I will set out some of the budget figures that I think are necessary, which are from the Green Party’s fully costed 2019 manifesto and which will show the Government what a truly ambitious green new deal budget would look like. It would include: £12 billion invested in renewable energy generation; £24.6 billion for insulation and deep retrofitting of homes; £10.2 billion for 100,000 new social homes built every year by local authorities; £6 billion a year for green research and development, and another £3 billion a year for green industrial processes; £12.2 billion a year for upgrading and electrifying railways—no HS2—and £2 billion a year for upgrading cycleways and footpaths; £10 billion a year to fill the black hole in local authority funding created by a decade of Conservative austerity; a £3 billion a year climate adaptation fund, to be administered by local authorities; and £6.5 billion a year extra international aid, to help all countries meet the climate and environmental emergencies.
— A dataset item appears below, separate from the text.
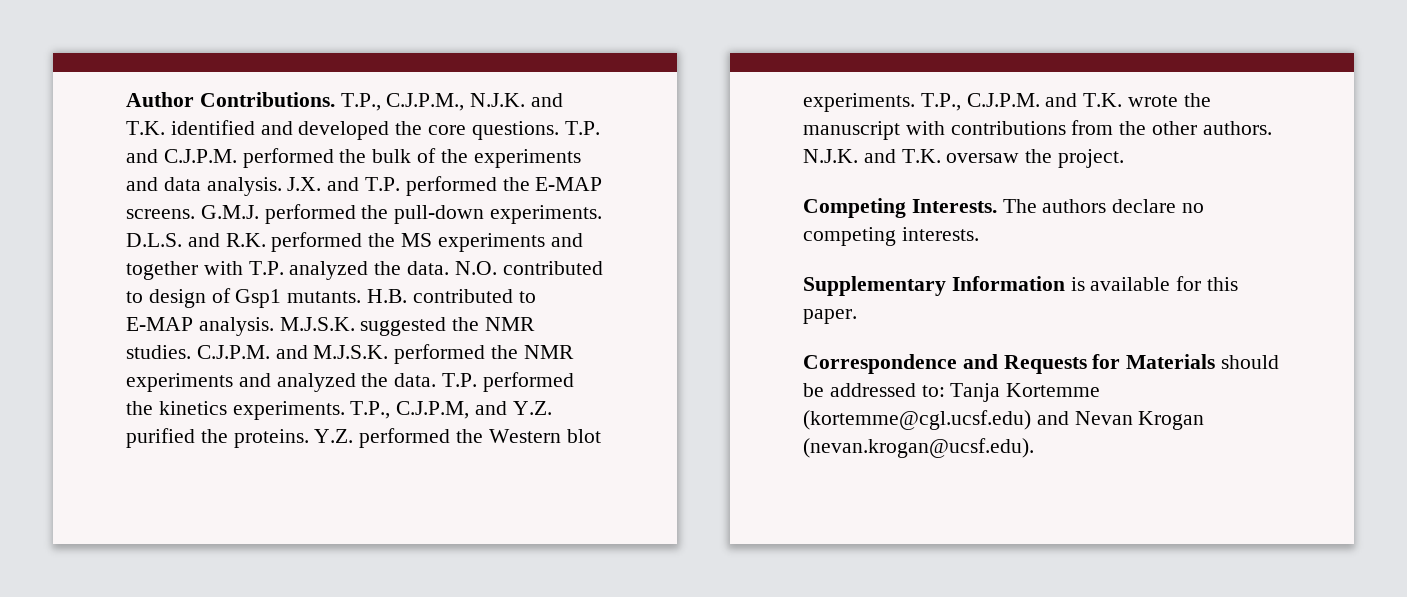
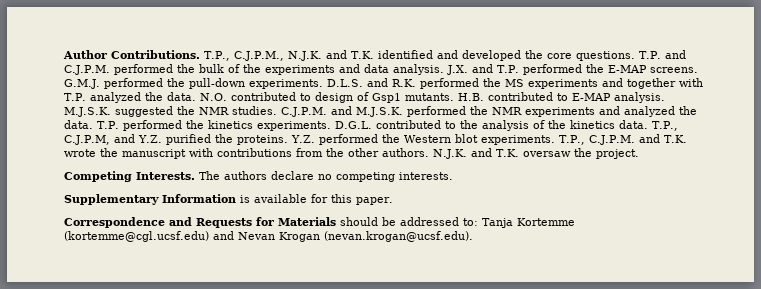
(345, 410) none -> [334,120,648,131] D.G.L. contributed to the analysis of the kinetics data.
The corresponding tax measures would include: a £76 billion carbon tax; a £12 billion increase in corporation tax; £3.5 billion saved from scrapping HS2—hooray; and £2.2 billion saved from scrapping Trident nuclear weapons.
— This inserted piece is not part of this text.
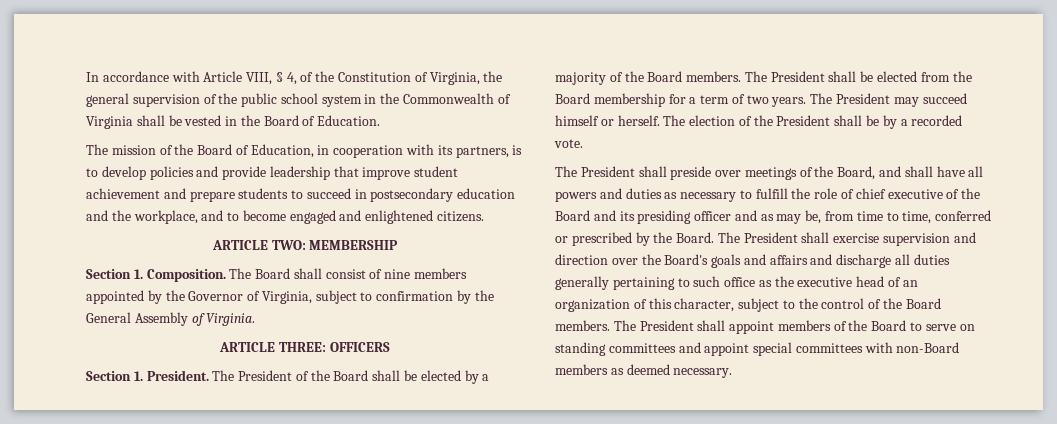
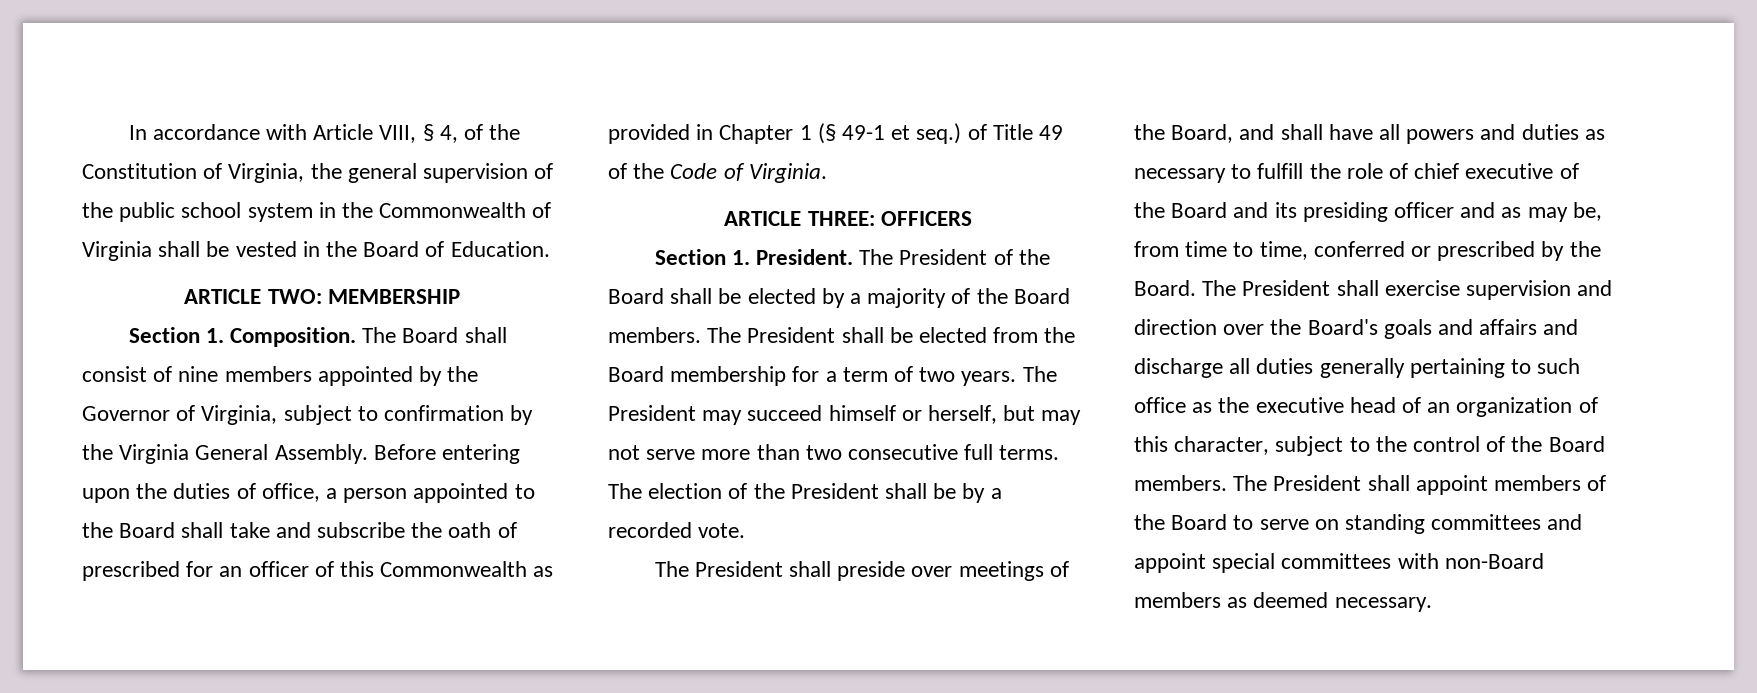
[86,144,523,158] [86,166,459,180] [86,188,516,202] [86,210,485,224] // The mission of the Board of Education, in cooperation with its partners, is to develop policies and provide leadership that improve student achievement and prepare students to succeed in postsecondary education and the workplace, and to become engaged and enlightened citizens. -> (550, 249) none
[86,312,188,326] General Assembly -> [119,444,521,464] [82,483,535,503] [82,522,517,538] [82,561,554,581] [608,123,1064,144] [608,163,718,179] Virginia General Assembly. Before entering upon the duties of office, a person appointed to the Board shall take and subscribe the oath of prescribed for an officer of this Commonwealth as provided in Chapter 1 (§ 49-1 et seq.) of Title 49 of the Code
[617,115,660,126] herself. -> [928,405,1082,425] [608,444,1060,460] herself, but may not serve more than two consecutive full terms.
We can do all this, and it is actually a good time to do it; when we have had such a huge crisis, people are ready for a different normal. These are the scale of figures that we need to face up to the reality of the climate emergency. The Green Party set these figures out in last year’s general election manifesto, but the need for a huge fiscal stimulus has become only more obvious. Our country can move rapidly to a high well-being, high-employment, net-zero carbon society, but we need the Government to make the investments to achieve that. With such low borrowing costs, it is time to borrow and invest in the green future. The question is simple: if not now, when?